● **Excerpt provided**
.....
Gaining access to a Cray Research 92 computer with Flite aviation design
software enabled them to refine the concept, using computational fluid
dynamics. After
a great deal of work, they were able to predict the car's performance
under a variety of conditions.
The concept looked promising, but the team wanted to be absolutely
certain that they were taking the correct approach. An accurate, 1/25th-scale
model
was built, and run on a military rocket sled track at Pendine Sands in
South Wales, where it was mounted in front of a rocket and run at
supersonic
speeds. After each pass it was lowered, until at the end it skimmed
across the surface of the track. Data collected from these tests enabled
the team to become
the first to fully understand what really happens to the air underneath a
car when it goes faster than the speed of sound.
Another breakthrough followed. The data from the computer projections
and the supersonic scale model testing were then compared. To the
amazement of everyone
involved, the conclusions from both testing methods correlated almost
exactly.
Noble wisely decided that since this was to be an exceptional race car,
its driver must have some exceptional skills. And the more the project
progressed, the
more it became apparent that he needed to focus on its other aspects:
"My situation is that I have made a very, very painful decision not to
drive. We're in a situation where, to get the car operational by next
year, we've got to
go for one hell of a build operation. Basically, to fund that and to
manage that is going to be a tremendous undertaking. The reality is that
we've got to find
somebody who has got to live with the team, who has got to actually
train up with the team, and who will then become the car's driver."
A competitive selection process took place to see who would drive the
fastest car ever built. But rather than advertise for people to apply,
he simply allowed
the message to spread, thereby providing the applicants with their first
test — their own initiative.
Thirty people applied. All of them were either drag racers or pilots. At
the Center of Human Sciences in Farnborough, Professor Roger Green
provided help with
the project:
"What we had to do was decide how to whittle this down further. The most
obvious thing to do was to give them all a sanity test and take the
ones who failed.
But one Richard Noble is obviously quite enough already."
The ability to be part of a team was given equal importance as being
able to control the race car. Based on their experience, the thirty were
first narrowed
down to sixteen, who were given numerous intelligence and personality
tests. The goal was to find the most analytical individuals, who would
be likely to
contribute the most in solving problems, both in controlling ThrustSSC,
and in its design.
.....
● **Extracted material**
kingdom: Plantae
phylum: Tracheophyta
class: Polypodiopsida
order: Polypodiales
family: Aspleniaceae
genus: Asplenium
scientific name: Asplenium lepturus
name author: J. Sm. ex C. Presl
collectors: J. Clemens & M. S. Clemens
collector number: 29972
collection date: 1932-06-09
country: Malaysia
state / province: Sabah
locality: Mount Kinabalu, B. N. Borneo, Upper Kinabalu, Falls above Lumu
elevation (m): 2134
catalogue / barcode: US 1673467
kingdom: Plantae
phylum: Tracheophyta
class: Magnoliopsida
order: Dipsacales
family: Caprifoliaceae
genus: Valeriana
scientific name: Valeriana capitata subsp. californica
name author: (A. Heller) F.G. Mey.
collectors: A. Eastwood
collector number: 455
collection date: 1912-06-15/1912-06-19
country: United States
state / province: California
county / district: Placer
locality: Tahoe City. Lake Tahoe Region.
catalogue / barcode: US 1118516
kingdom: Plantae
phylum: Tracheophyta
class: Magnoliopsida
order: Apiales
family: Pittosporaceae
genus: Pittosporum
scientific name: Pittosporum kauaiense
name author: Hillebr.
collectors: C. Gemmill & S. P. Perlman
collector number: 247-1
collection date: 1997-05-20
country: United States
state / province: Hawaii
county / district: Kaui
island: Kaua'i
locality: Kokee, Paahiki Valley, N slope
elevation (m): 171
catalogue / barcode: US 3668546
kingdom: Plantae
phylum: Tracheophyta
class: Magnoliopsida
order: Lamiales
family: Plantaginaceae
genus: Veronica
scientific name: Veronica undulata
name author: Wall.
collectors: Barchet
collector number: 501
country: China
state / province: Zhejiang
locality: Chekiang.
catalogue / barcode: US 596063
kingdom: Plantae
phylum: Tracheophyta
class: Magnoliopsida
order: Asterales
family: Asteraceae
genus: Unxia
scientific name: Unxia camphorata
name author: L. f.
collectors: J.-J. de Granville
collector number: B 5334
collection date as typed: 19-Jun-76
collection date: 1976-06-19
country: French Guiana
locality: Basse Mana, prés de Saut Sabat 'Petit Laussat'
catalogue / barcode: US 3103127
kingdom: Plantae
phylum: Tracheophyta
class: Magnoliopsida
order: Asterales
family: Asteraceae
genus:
.....
● **Stated exercise A**
In the ThrustSSC text, where was the 1/25th-scale model run on a military rocket sled track?
● **Stated exercise B**
Put the records from the line with "family: Pittosporaceae" through the line with "collection date: 1976-06-19", both included, into a Markdown table with the columns No. and Entry, one numbered row per line and blank lines left out.

● **Exercise answer A**
At Pendine Sands in South Wales.

● **Exercise answer B**
| No. | Entry |
|---|---|
| 1 | family: Pittosporaceae |
| 2 | genus: Pittosporum |
| 3 | scientific name: Pittosporum kauaiense |
| 4 | name author: Hillebr. |
| 5 | collectors: C. Gemmill & S. P. Perlman |
| 6 | collector number: 247-1 |
| 7 | collection date: 1997-05-20 |
| 8 | country: United States |
| 9 | state / province: Hawaii |
| 10 | county / district: Kaui |
| 11 | island: Kaua'i |
| 12 | locality: Kokee, Paahiki Valley, N slope |
| 13 | elevation (m): 171 |
| 14 | catalogue / barcode: US 3668546 |
| 15 | kingdom: Plantae |
| 16 | phylum: Tracheophyta |
| 17 | class: Magnoliopsida |
| 18 | order: Lamiales |
| 19 | family: Plantaginaceae |
| 20 | genus: Veronica |
| 21 | scientific name: Veronica undulata |
| 22 | name author: Wall. |
| 23 | collectors: Barchet |
| 24 | collector number: 501 |
| 25 | country: China |
| 26 | state / province: Zhejiang |
| 27 | locality: Chekiang. |
| 28 | catalogue / barcode: US 596063 |
| 29 | kingdom: Plantae |
| 30 | phylum: Tracheophyta |
| 31 | class: Magnoliopsida |
| 32 | order: Asterales |
| 33 | family: Asteraceae |
| 34 | genus: Unxia |
| 35 | scientific name: Unxia camphorata |
| 36 | name author: L. f. |
| 37 | collectors: J.-J. de Granville |
| 38 | collector number: B 5334 |
| 39 | collection date as typed: 19-Jun-76 |
| 40 | collection date: 1976-06-19 |